* **What you should do**:
Reproduce the rows below verbatim, starting with the first line and ending with the line that contains "order: Asterales", both included.

* **Material for the task**:
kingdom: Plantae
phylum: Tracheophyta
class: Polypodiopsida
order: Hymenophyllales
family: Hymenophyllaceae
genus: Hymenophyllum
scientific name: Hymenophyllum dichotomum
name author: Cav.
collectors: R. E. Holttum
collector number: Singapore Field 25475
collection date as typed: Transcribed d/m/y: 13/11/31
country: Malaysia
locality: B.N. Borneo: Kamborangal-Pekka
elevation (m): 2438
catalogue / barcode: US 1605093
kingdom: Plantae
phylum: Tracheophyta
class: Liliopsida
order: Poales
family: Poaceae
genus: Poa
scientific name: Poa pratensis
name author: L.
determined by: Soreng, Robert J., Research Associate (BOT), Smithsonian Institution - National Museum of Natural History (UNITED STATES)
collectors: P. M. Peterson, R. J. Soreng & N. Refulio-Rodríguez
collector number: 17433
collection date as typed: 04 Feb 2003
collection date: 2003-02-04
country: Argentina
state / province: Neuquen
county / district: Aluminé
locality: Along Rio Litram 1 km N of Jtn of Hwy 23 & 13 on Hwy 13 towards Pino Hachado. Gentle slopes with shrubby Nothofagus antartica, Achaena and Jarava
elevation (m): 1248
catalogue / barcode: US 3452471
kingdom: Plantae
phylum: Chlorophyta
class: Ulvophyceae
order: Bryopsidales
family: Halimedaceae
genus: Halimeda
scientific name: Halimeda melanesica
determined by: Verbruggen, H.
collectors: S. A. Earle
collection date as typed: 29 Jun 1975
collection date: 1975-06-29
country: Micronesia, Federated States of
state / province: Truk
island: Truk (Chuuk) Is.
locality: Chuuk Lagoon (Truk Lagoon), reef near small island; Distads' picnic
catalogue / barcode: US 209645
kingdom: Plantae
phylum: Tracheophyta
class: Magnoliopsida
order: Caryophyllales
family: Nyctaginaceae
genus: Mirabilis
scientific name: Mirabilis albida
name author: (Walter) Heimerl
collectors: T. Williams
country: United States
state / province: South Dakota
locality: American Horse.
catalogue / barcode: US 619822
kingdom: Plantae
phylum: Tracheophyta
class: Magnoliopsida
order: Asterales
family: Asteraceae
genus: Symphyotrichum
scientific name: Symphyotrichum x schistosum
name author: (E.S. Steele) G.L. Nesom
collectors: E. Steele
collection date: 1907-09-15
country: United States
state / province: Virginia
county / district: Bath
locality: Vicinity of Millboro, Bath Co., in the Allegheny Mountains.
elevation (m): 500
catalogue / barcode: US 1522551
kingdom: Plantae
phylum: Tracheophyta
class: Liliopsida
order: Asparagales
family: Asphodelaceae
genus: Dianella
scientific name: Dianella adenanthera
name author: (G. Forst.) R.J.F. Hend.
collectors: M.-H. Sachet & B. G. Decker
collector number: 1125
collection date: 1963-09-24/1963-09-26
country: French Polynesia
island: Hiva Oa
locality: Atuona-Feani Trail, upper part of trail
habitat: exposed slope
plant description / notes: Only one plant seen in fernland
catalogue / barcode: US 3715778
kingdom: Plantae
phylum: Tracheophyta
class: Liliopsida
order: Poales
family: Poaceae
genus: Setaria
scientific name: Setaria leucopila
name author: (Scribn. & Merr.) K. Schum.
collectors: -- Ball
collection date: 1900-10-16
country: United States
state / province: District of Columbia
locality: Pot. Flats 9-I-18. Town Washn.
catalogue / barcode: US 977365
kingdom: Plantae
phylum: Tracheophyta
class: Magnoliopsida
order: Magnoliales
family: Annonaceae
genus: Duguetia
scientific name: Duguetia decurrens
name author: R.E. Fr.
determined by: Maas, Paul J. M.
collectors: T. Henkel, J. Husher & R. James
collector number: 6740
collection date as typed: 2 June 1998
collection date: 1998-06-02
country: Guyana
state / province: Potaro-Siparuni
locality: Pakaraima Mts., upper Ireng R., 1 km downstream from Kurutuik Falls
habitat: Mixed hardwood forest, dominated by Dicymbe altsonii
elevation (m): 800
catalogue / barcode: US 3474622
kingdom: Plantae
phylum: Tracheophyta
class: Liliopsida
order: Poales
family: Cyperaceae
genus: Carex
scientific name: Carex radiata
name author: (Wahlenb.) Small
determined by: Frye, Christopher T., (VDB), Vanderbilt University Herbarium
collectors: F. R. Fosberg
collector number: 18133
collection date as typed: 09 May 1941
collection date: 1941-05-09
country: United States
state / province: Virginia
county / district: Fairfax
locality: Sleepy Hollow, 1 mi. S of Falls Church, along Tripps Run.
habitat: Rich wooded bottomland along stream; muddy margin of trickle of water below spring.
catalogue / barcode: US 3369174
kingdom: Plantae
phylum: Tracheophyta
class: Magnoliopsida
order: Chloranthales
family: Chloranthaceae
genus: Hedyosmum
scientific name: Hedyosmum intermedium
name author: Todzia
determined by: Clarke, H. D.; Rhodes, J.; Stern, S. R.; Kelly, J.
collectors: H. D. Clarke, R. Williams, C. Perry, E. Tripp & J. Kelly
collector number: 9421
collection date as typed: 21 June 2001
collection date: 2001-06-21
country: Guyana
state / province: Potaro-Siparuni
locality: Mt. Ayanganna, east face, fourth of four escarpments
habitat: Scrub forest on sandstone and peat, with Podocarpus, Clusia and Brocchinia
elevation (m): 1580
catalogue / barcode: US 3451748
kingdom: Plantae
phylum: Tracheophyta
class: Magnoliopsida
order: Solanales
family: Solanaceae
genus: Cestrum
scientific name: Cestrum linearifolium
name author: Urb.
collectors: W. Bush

* **Result**:
kingdom: Plantae
phylum: Tracheophyta
class: Polypodiopsida
order: Hymenophyllales
family: Hymenophyllaceae
genus: Hymenophyllum
scientific name: Hymenophyllum dichotomum
name author: Cav.
collectors: R. E. Holttum
collector number: Singapore Field 25475
collection date as typed: Transcribed d/m/y: 13/11/31
country: Malaysia
locality: B.N. Borneo: Kamborangal-Pekka
elevation (m): 2438
catalogue / barcode: US 1605093
kingdom: Plantae
phylum: Tracheophyta
class: Liliopsida
order: Poales
family: Poaceae
genus: Poa
scientific name: Poa pratensis
name author: L.
determined by: Soreng, Robert J., Research Associate (BOT), Smithsonian Institution - National Museum of Natural History (UNITED STATES)
collectors: P. M. Peterson, R. J. Soreng & N. Refulio-Rodríguez
collector number: 17433
collection date as typed: 04 Feb 2003
collection date: 2003-02-04
country: Argentina
state / province: Neuquen
county / district: Aluminé
locality: Along Rio Litram 1 km N of Jtn of Hwy 23 & 13 on Hwy 13 towards Pino Hachado. Gentle slopes with shrubby Nothofagus antartica, Achaena and Jarava
elevation (m): 1248
catalogue / barcode: US 3452471
kingdom: Plantae
phylum: Chlorophyta
class: Ulvophyceae
order: Bryopsidales
family: Halimedaceae
genus: Halimeda
scientific name: Halimeda melanesica
determined by: Verbruggen, H.
collectors: S. A. Earle
collection date as typed: 29 Jun 1975
collection date: 1975-06-29
country: Micronesia, Federated States of
state / province: Truk
island: Truk (Chuuk) Is.
locality: Chuuk Lagoon (Truk Lagoon), reef near small island; Distads' picnic
catalogue / barcode: US 209645
kingdom: Plantae
phylum: Tracheophyta
class: Magnoliopsida
order: Caryophyllales
family: Nyctaginaceae
genus: Mirabilis
scientific name: Mirabilis albida
name author: (Walter) Heimerl
collectors: T. Williams
country: United States
state / province: South Dakota
locality: American Horse.
catalogue / barcode: US 619822
kingdom: Plantae
phylum: Tracheophyta
class: Magnoliopsida
order: Asterales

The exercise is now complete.